Penasihat hukum keluarga dari Lembaga Bantuan Hukum (LBH) Justice and Peace, Astri Purwanti, menegaskan pihaknya meminta kejelasan atas penanganan kasus tersebut. Menurutnya, keluarga korban menginginkan keadilan serta keterbukaan informasi dari aparat penegak hukum.
“Keluarga korban ingin mencari keadilan. Sejumlah pertanyaan yang selama ini menjadi unek-unek diharapkan bisa terjawab. Termasuk terkait keberadaan pelaku dan kronologi kejadian yang sebenarnya,” ujarnya.
Astri juga menyoroti kondisi lingkungan sekolah saat peristiwa terjadi. Ia mempertanyakan pengawasan pihak sekolah, mengingat kejadian berlangsung di ruang kelas saat jam kosong.
“Kenapa tidak ada laporan ke guru? Di mana pengawasan saat itu? Apa pun alasannya, kejadian ini tidak bisa dibenarkan,” katanya.
Selain itu, keluarga korban mencurigai adanya kemungkinan lebih dari satu pelaku. Dugaan tersebut menguat setelah ditemukan sejumlah luka pada tubuh korban, di antaranya pada bagian kepala, dada, pelipis, dan wajah.
Menurut Astri, luka-luka tersebut sulit dijelaskan jika hanya disebabkan oleh satu orang. Ia juga menyebut adanya beberapa siswa lain yang berada di lokasi kejadian, namun belum memberikan keterangan secara terbuka.
“Kami menduga ada kemungkinan pelaku lebih dari satu orang.

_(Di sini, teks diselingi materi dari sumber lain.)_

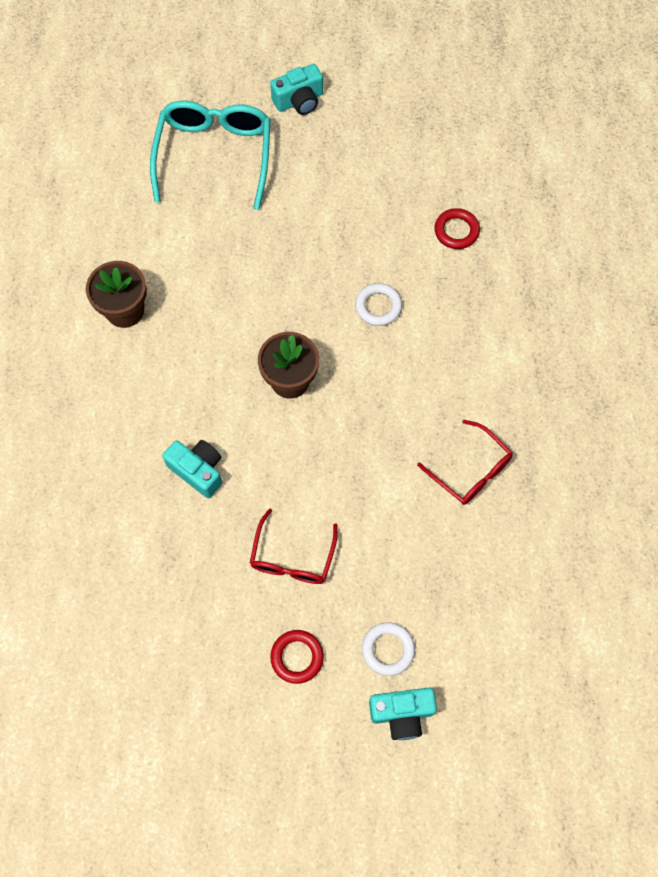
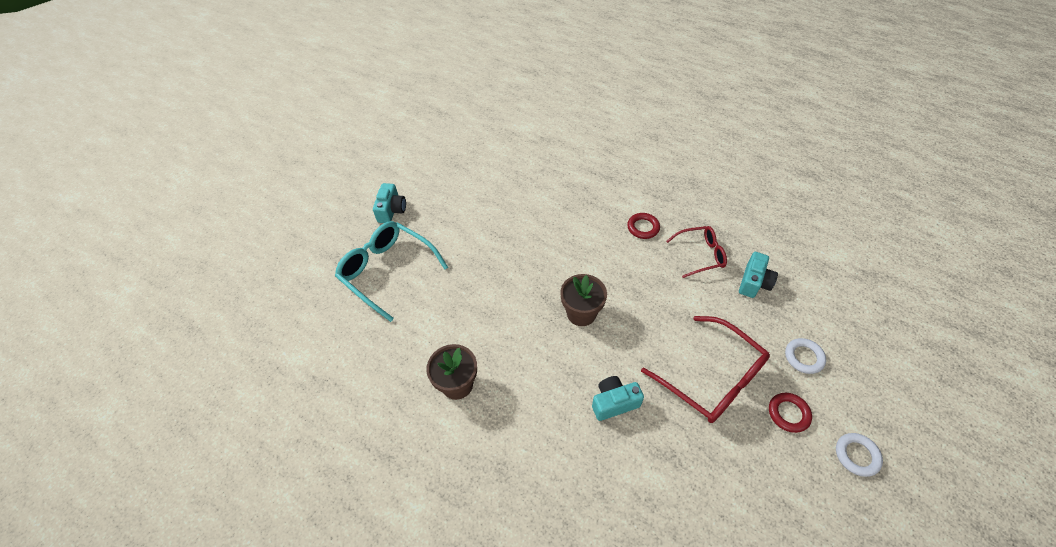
camera: 55 degrees left, 15 degrees down
(293, 556) = (711, 377): red glasses -> red glasses, size x1.67
(378, 306) = (562, 243): white ring -> white ring (856, 455)
(402, 713) = (853, 372): turquoise camera -> turquoise camera (754, 282)
(456, 231) = (541, 185): red ring -> red ring (643, 227)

Karena itu, kami meminta saksi-saksi diperiksa ulang agar fakta bisa terungkap secara terang,” ujarnya.
Pihak keluarga juga mempertanyakan informasi awal yang diterima, yakni penyebab kematian korban disebut karena sakit. Mereka menilai terdapat ketidaksesuaian antara informasi awal dengan kondisi korban di lapangan.

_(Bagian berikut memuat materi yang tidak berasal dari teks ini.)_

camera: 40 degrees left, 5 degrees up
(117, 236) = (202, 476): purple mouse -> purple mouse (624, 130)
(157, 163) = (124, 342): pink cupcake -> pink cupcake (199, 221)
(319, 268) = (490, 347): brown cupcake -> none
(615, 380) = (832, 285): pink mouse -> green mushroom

“Kami ingin semua fakta dibuka. Jangan sampai ada yang ditutup-tutupi,” tegasnya.
Selain proses hukum, keluarga juga meminta adanya evaluasi terhadap pihak sekolah apabila ditemukan unsur kelalaian dalam pengawasan.
Kapolres Sragen, AKBP Dewiana Syamsu Indyasari, membenarkan adanya audiensi tersebut. Ia menegaskan bahwa proses penyidikan masih terus berjalan dan terbuka terhadap informasi tambahan dari masyarakat.
Menurutnya, terduga pelaku saat ini telah diamankan dan berada dalam pengawasan penyidik untuk menjalani proses pembinaan.
“Kami sudah menjelaskan kepada keluarga. Jika ada informasi tambahan dari masyarakat, kami terbuka. Informasi sekecil apa pun bisa menjadi petunjuk baru bagi penyidik agar perkara ini semakin terang,” ujarnya.
Dewiana menambahkan, kemungkinan adanya pelaku lain masih didalami. Polisi juga akan menelusuri keterangan saksi-saksi guna memastikan kronologi kejadian secara utuh.
Hingga kini, kasus tersebut masih dalam tahap penyidikan. Aparat kepolisian memastikan proses hukum akan dilakukan secara profesional dan transparan guna memberikan kepastian hukum bagi semua pihak. (Abdul Alim)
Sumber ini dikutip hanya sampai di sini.